— To do —
Your output should be an exact copy of the records, with no pictures in it.

Document structure recognition data
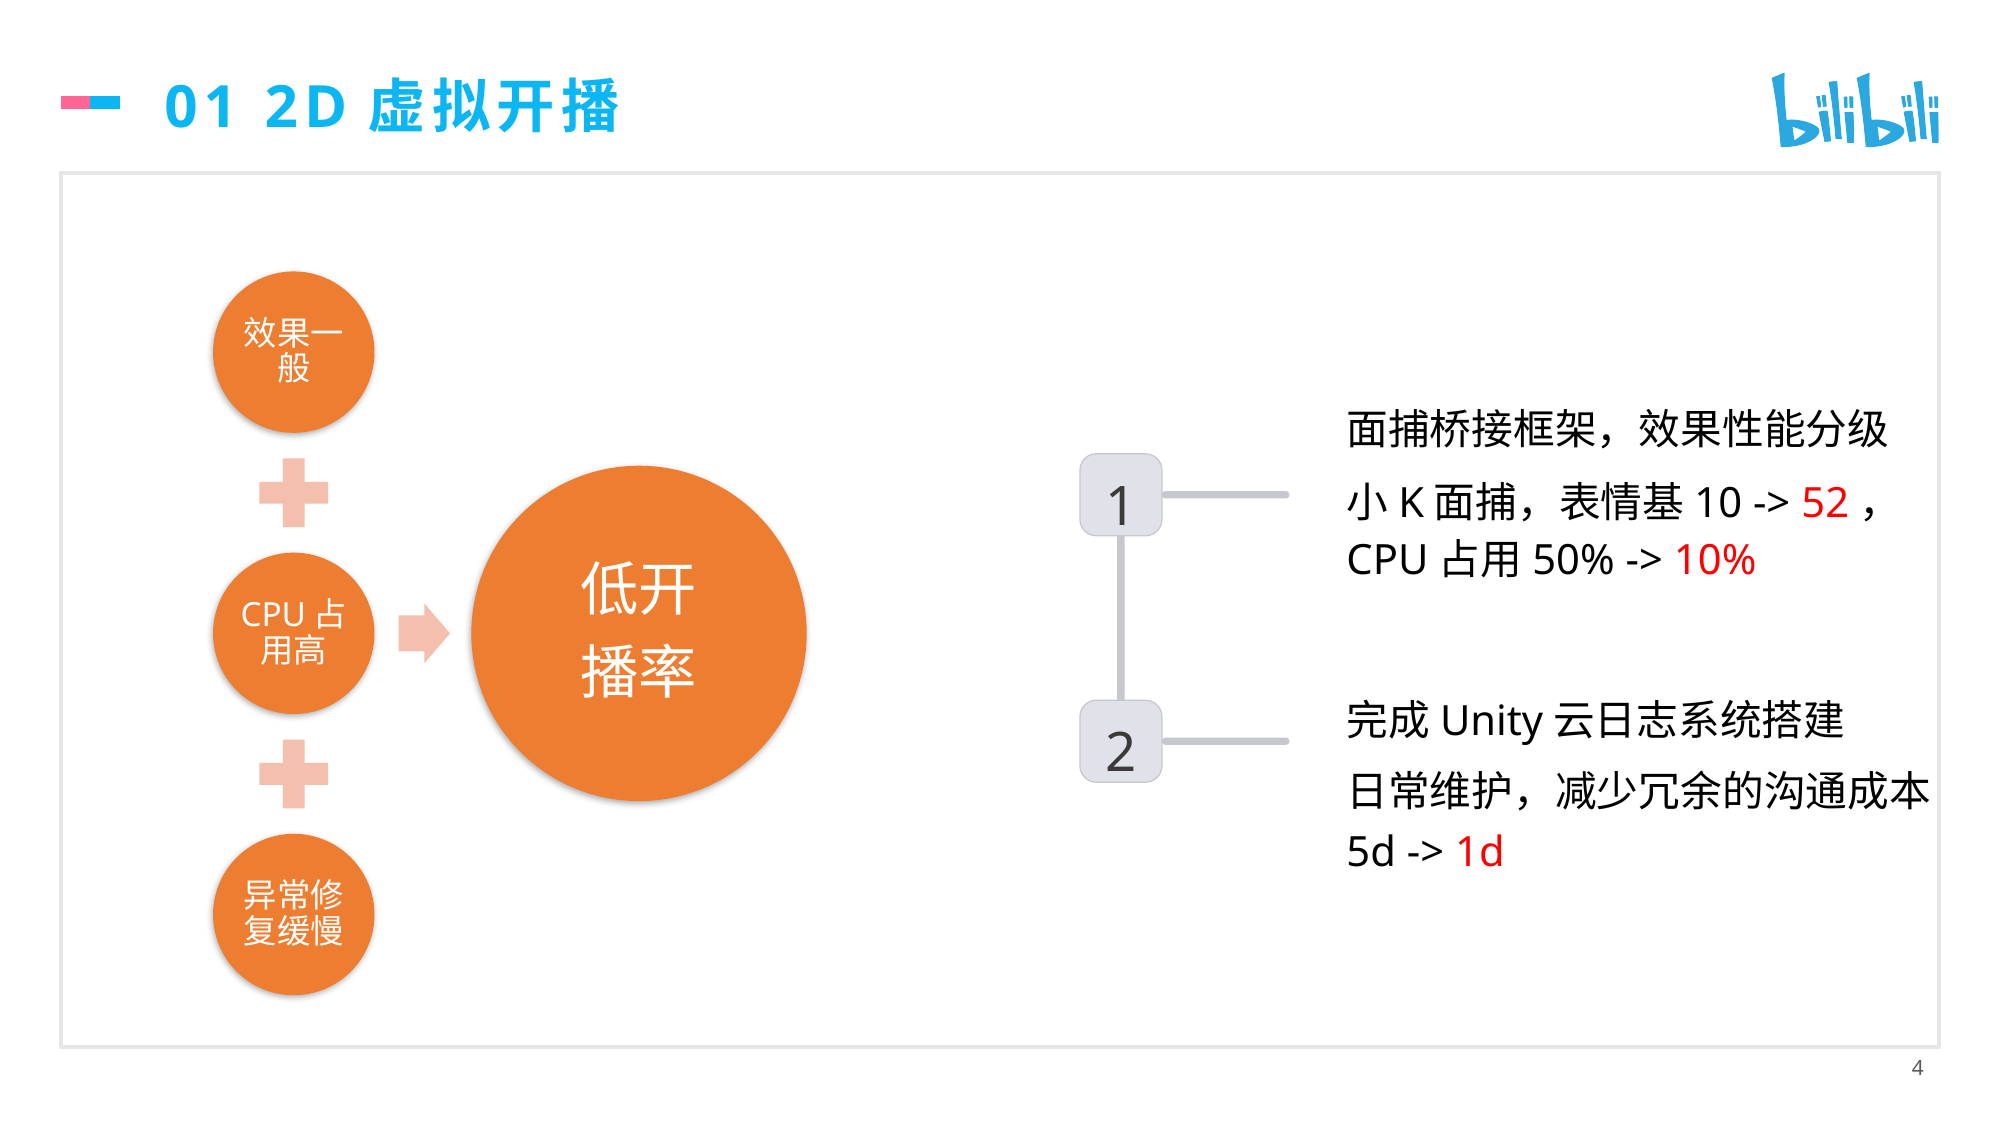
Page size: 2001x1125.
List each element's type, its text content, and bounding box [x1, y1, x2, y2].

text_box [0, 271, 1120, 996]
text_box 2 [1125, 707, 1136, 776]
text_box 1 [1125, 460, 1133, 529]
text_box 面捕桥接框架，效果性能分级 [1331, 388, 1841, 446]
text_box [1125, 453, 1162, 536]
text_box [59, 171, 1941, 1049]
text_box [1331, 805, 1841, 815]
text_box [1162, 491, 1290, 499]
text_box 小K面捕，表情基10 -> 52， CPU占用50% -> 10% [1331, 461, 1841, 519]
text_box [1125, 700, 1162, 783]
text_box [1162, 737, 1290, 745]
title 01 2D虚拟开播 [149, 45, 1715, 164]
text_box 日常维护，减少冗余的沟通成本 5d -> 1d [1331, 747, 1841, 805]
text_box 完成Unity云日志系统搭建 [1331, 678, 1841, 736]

— Solution to this problem —
Page size: 2001x1125.
List each element's type, its text content, and bounding box [x1, y1, x2, y2].

text_box [0, 271, 1120, 996]
text_box 2 [1125, 707, 1136, 776]
text_box 1 [1125, 460, 1133, 529]
text_box 面捕桥接框架，效果性能分级 [1331, 388, 1841, 446]
text_box [1125, 453, 1162, 536]
text_box [59, 171, 1941, 1049]
text_box [1331, 805, 1841, 815]
text_box [1162, 491, 1290, 499]
text_box 小K面捕，表情基10 -> 52， CPU占用50% -> 10% [1331, 461, 1841, 519]
text_box [1125, 700, 1162, 783]
text_box [1162, 737, 1290, 745]
title 01 2D虚拟开播 [149, 45, 1715, 164]
text_box 日常维护，减少冗余的沟通成本 5d -> 1d [1331, 747, 1841, 805]
text_box 完成Unity云日志系统搭建 [1331, 678, 1841, 736]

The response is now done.